Former Supreme Court judge Justice (retired) R.V. Raveendran has said legal provisions introduced by the British to thwart the freedom movement should not be used in a democracy. In his reaction to Justice Dr D.Y. Chandrachud’s recent statement that criminal laws, including anti-terror statutes, should not be misused for quelling dissent, Justice Raveendran said there may be need for a law like that but such draconian laws should not be used to thwart dissent in a democracy.
Speaking to APN News Editor-in-Chief Rajshri Rai on the India Legal show, Justice Raveendran, whose book Anomalies in Law and Justice was recently released, said the people’s confidence in the judiciary is of utmost importance. He was joined on the show by former CJI Justice K. G. Balakrishnan, former Supreme Court judge Justice (retired) B. Sudarshan Reddy and National Law University Visakhapatnam Vice-Chancellor Professor Surya Prakash.

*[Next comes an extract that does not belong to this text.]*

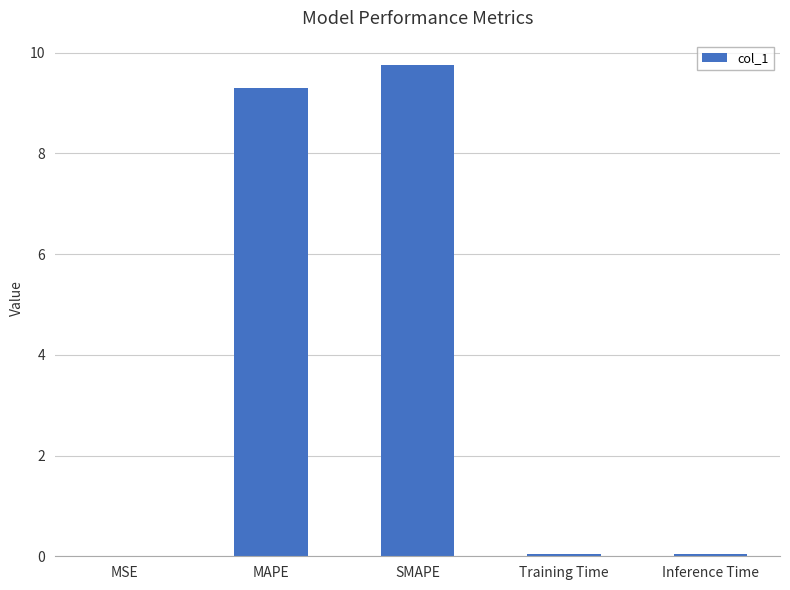

How many distinct data groups are displayed?

1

Justice Raveendran said, “The power of the judiciary doesn’t lie in deciding cases or in imposing sentences, (but) it is the public confidence in judiciary that matters.” As long as the judiciary is able to maintain its credibility, democracy is able to survive and sustain and if the judiciary loses its credibility, the survival of democracy would be at stake, he said.

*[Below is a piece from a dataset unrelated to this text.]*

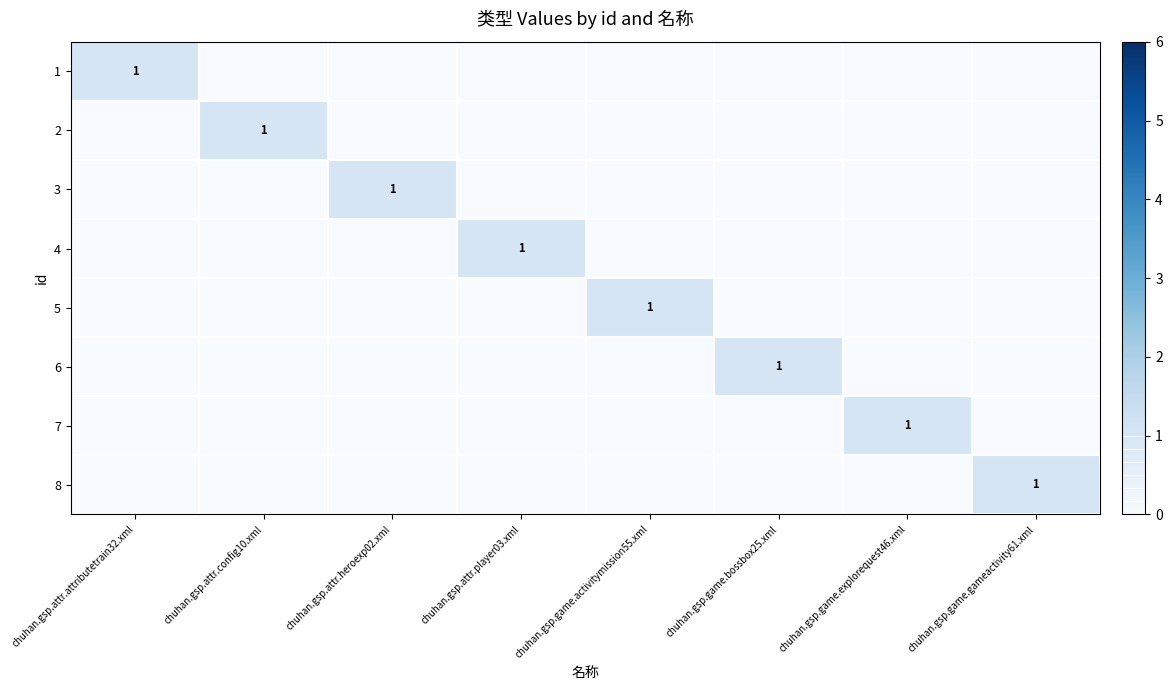

What is the highest value of the 5 series?

1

He said, “I am sure the judiciary is in a position to stand up to and face contemporary challenges and serve society in the best possible manner.”
Speaking on access to justice, Justice Raveendran said rich people engage better lawyers, fight their cases better, and because their case is put forward in a better manner, they have a chance of succeeding, whereas, the poor, who do not have the benefit of the best lawyers, are not able to present their cases, therefore, the system provides for appeals, review, and curative petitions.
The checks and balances of the justice system should not be seen just from the point of view of the accused, who has committed a heinous crime, but also from the point of view of an innocent person, who is convicted. Therefore, appeal and further appeal is absolutely necessary, Justice Raveendran said.
Speaking on the challenges for the courts, the need is for them to be vigilant and decide cases quickly. Justice Raveendran said, “When the case of a rich person comes, the court should be vigilant enough to not get carried away by the false evidence. And if the case of a poor person comes, the court should be vigilant enough to remember that he is not able to present his case properly and ensure justice.”
Commenting on the pendency of cases, Justice Raveendran said alternate dispute resolution mechanisms should be encouraged.
Congratulating Justice Raveendran for his book, Justice B. Sudarshan Reddy said the book was not mere reading material and ought to be studied.
Asked about the challenges faced by the judiciary and the role of bodies, such as the Law Commission, he said: “It is the constitutional duty and obligation of Parliament and the legislature to amend, modify, rationalise and repeal laws as law making is essentially the function of the legislature. Moreover, the Law Commission’s role is only recommendatory. The jurists may make their opinions.”
When asked about the feasibility of increasing judges’ retirement age, he said that the experience of judges must be used and the age of retirement can be increased to 70.
Speaking on the multiplicity of laws and the seriousness to rationalise laws, former CJI Justice K. G. Balakrishnan said multiplicity of laws is not a real problem but the multiplicity of authorities created by the laws is creating problems. On archaic laws, Justice Balakrishnan said there should be a very efficient committee of top professors, jurists to come up with proper amendments to such laws.
When asked of similar cases before benches and judges may give different decisions, with varying sentences, fines, he said that there is always some personal prejudice with every judge, their own philosophy that comes into play. However, an experienced judge would know what is the sentence to be imposed.
Speaking on the corrections needed in the justice system, Professor Surya Prakash said the country has been following the same Indian Penal Code (IPC) from 1861 till today and there are some procedural defects in the system, like the abandoning of the jury system, and there are some mismatches between the IPC and the Code of Criminal Procedure (CrPc).
On political parties and their ideology impacting law making, Justice Raveendran said: “In a democracy, people vote for different parties with different philosophies, therefore, it is expected that parties make laws which suit their political philosophies.”
“Only the constitutionality (of a law) can be examined by the courts, not the wisdom behind it. Therefore, one must realise that the courts also have their limitations,” Justice Raveendran said.